BEGIN
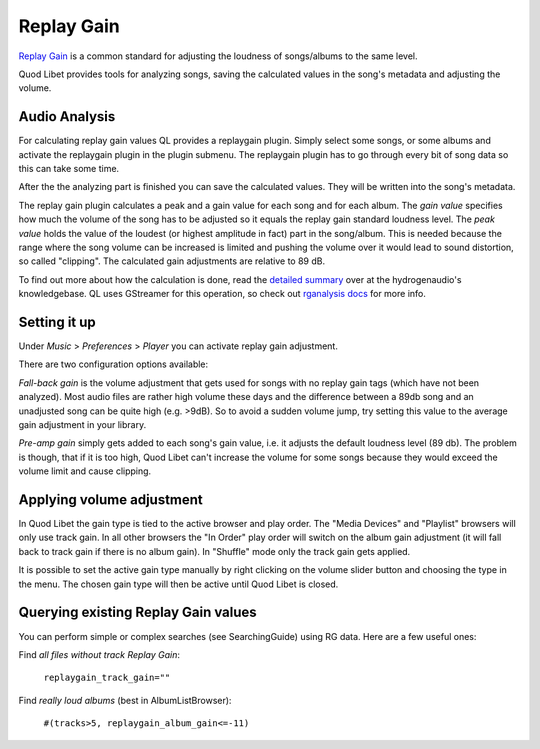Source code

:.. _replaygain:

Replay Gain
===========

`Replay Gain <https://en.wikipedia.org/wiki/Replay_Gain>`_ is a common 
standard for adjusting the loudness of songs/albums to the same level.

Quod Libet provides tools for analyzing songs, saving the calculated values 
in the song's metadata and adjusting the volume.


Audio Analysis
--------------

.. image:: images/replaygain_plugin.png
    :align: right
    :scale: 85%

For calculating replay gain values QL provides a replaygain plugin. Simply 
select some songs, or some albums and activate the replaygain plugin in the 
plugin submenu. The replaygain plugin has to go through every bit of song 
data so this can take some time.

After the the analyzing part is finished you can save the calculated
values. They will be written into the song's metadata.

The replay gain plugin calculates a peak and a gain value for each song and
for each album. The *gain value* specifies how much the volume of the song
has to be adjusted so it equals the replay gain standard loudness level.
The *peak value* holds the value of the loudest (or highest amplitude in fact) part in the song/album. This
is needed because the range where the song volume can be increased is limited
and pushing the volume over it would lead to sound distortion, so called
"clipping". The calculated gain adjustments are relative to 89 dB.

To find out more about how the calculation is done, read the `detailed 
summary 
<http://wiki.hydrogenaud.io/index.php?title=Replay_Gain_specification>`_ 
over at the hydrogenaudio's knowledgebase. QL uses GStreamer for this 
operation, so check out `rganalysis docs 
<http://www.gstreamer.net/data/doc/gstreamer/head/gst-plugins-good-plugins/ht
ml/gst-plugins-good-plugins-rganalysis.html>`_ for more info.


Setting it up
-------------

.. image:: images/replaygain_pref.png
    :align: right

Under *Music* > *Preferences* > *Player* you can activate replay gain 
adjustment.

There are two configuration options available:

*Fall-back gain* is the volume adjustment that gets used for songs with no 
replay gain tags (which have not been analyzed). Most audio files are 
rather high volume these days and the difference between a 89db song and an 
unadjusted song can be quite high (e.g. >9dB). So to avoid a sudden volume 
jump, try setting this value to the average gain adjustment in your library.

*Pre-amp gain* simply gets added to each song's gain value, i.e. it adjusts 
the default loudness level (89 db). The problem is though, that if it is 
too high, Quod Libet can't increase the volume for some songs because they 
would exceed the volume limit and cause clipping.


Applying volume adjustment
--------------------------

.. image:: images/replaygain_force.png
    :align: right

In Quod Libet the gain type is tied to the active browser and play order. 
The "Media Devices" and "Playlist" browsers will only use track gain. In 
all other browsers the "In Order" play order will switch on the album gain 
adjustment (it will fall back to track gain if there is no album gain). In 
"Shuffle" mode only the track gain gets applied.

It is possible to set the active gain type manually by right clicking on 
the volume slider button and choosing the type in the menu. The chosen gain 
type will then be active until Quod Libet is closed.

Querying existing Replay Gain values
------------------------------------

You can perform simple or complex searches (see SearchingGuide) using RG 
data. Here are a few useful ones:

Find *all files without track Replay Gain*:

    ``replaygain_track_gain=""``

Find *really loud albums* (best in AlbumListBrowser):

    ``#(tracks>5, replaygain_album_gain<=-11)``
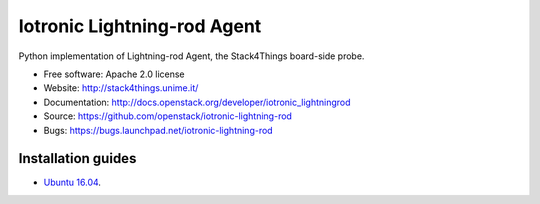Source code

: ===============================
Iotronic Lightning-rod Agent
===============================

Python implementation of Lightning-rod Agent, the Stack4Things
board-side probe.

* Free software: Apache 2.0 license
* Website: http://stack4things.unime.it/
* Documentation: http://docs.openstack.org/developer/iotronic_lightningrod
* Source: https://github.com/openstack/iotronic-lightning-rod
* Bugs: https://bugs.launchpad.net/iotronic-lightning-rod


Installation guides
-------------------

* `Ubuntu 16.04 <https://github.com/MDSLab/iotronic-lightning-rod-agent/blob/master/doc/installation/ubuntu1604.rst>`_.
END
Find the word "only" in the entries above and gather every line that holds it.

The "Media Devices" and "Playlist" browsers will only use track gain. In 
"Shuffle" mode only the track gain gets applied.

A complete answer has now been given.